LLNL / scraper

Python library for getting metadata from source code hosting tools
MIT License
50 stars 23 forks source link

adding license info for github, where exists #21

Closed leebrian closed 6 years ago

leebrian commented 6 years ago

CDC wants to automatically capture license info where possible. Added these few lines to use github info where it's already in the response. Didn't add GitLab as that makes a separate http request to get license info.

Not sure if you wanted to parameterize this and you have two different ways (config file, and command line) so didn't add this in. But please let me know if you have a preference and I'll add parameters. Currently will ignore if no license info is available for repo.

leebrian commented 6 years ago

You got it. I added one for GitLab. If you let me know what way you'd like to pass configs, I can complete the todo for GitLab in a different pull request. So default can not to be to pound with api calls, but if needed, users can select it.
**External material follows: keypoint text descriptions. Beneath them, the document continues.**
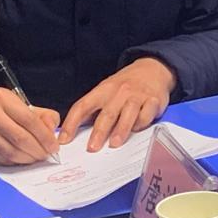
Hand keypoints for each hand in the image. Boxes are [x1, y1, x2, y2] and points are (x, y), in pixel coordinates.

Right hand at [0, 88, 59, 164]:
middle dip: (38, 150)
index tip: (54, 146)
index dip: (45, 136)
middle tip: (47, 155)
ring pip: (11, 151)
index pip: (29, 120)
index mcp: (2, 98)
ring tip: (36, 158)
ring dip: (28, 158)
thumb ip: (40, 114)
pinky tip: (22, 159)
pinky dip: (15, 162)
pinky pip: (1, 158)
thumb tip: (53, 130)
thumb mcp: (17, 103)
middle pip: (20, 138)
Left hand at [60, 58, 176, 150]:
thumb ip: (93, 109)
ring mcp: (137, 96)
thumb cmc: (126, 84)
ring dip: (121, 130)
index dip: (71, 123)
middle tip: (92, 148)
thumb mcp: (106, 91)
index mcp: (103, 90)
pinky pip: (146, 115)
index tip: (64, 140)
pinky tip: (136, 130)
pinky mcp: (153, 101)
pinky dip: (140, 124)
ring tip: (114, 144)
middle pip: (107, 113)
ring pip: (128, 114)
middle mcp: (120, 92)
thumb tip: (73, 132)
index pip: (83, 106)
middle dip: (98, 132)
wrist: (153, 69)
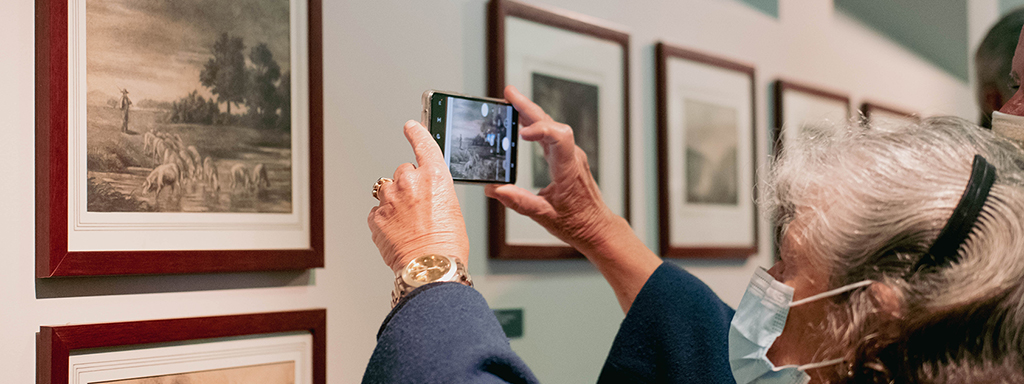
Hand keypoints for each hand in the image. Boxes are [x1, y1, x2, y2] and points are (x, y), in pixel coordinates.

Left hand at [368, 120, 469, 272]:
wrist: (430, 268)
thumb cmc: (447, 245)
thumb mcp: (452, 211)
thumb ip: (436, 194)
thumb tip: (424, 197)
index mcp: (435, 177)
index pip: (424, 144)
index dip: (416, 133)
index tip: (411, 126)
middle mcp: (410, 182)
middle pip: (403, 172)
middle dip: (407, 185)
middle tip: (417, 208)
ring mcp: (390, 198)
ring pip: (387, 191)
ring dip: (394, 202)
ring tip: (407, 224)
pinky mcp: (375, 216)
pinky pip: (377, 211)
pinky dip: (384, 220)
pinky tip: (397, 233)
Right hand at [485, 85, 617, 253]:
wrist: (596, 227)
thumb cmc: (577, 223)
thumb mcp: (545, 216)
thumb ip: (519, 202)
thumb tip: (495, 189)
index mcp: (568, 170)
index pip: (559, 138)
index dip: (541, 130)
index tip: (521, 133)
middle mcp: (570, 158)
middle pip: (551, 124)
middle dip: (528, 107)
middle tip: (508, 94)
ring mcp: (570, 156)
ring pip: (551, 126)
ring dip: (531, 112)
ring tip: (510, 100)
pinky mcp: (566, 158)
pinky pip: (551, 134)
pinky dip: (536, 124)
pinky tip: (522, 120)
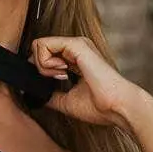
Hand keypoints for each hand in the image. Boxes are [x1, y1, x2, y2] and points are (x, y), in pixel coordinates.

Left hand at [28, 34, 148, 124]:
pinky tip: (62, 72)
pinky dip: (45, 63)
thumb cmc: (99, 106)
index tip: (54, 84)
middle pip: (39, 48)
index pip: (46, 55)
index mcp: (75, 59)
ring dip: (42, 66)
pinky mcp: (76, 45)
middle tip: (57, 80)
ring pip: (39, 45)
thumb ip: (51, 94)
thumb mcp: (66, 101)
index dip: (41, 71)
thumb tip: (36, 94)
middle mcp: (75, 49)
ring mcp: (76, 45)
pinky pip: (44, 44)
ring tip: (61, 77)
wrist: (116, 107)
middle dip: (40, 68)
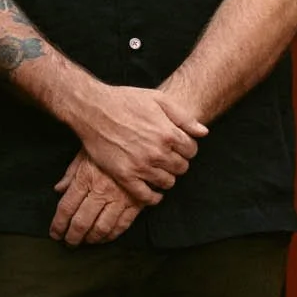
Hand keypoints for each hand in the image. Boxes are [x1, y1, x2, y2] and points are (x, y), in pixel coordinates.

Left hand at [50, 154, 149, 245]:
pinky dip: (112, 235)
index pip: (66, 208)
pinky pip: (122, 225)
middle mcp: (101, 190)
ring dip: (91, 239)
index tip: (55, 233)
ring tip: (86, 241)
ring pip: (102, 228)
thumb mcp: (85, 153)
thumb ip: (71, 174)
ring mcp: (120, 197)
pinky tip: (105, 237)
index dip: (58, 225)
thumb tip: (58, 190)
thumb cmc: (109, 145)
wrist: (140, 139)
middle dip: (73, 237)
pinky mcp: (137, 201)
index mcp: (86, 178)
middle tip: (69, 243)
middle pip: (81, 222)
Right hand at [71, 82, 206, 199]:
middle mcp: (157, 152)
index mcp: (168, 133)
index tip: (179, 147)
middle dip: (178, 162)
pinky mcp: (125, 176)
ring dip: (167, 177)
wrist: (93, 109)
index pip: (192, 150)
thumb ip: (184, 117)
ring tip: (159, 170)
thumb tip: (203, 132)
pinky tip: (153, 192)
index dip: (187, 148)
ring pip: (167, 182)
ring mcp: (141, 166)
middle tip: (168, 157)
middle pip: (182, 167)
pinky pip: (146, 196)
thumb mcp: (158, 99)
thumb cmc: (125, 100)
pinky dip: (153, 197)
IanLee1521 commented 6 years ago

I think you might have missed the change for the GitLab? Looks like you only took out the comment there.

As for as configs... what do you mean by that? Not sure I'm following.

leebrian commented 6 years ago

There should be a new line at 286 with a todo for gitlab. And line 25 removed the todo for GitHub.

Re: parameters The core parameters come from config.json and are overriden in gen_code_gov_json.py.main. And then there are extra parameters passed in as command line arguments and parsed with argparse that override config.json. But there are also some like "skip-labor-hours" that is only passed as an argument to main and is passed down to process_config as an extra method argument.

Do you have a preference for how to pass? Or you're ok with me adding another argument for passing a new "fetch-remote-license" that the GitLab class will see and have a default value to False?

IanLee1521 commented 6 years ago

Ah ok.

I see what you mean.

I think that the compute_labor_hours (https://github.com/LLNL/scraper/blob/1d373b4b4b339b249b0c553ad8248ea45913cad1/scraper/gen_code_gov_json.py#L77) setting should be moved into the config up front instead: https://github.com/LLNL/scraper/blob/1d373b4b4b339b249b0c553ad8248ea45913cad1/scraper/gen_code_gov_json.py#L48-L58

That is the new way, and I may just not have gotten that one reference.

leebrian commented 6 years ago

That makes sense. I'll refactor out the gitlab bit and add the param to config.json, but not sure when as it's not as important for our catalog (GitLab is used internally so any OSS projects will get cloned out to Github).

IanLee1521 commented 6 years ago

Shall I go ahead and merge this in for now, and you can submit another PR for the next change (aka gitlab) ?

leebrian commented 6 years ago

Yes please, if it's ok with you. I don't want to make the changes coupled so this one lingers.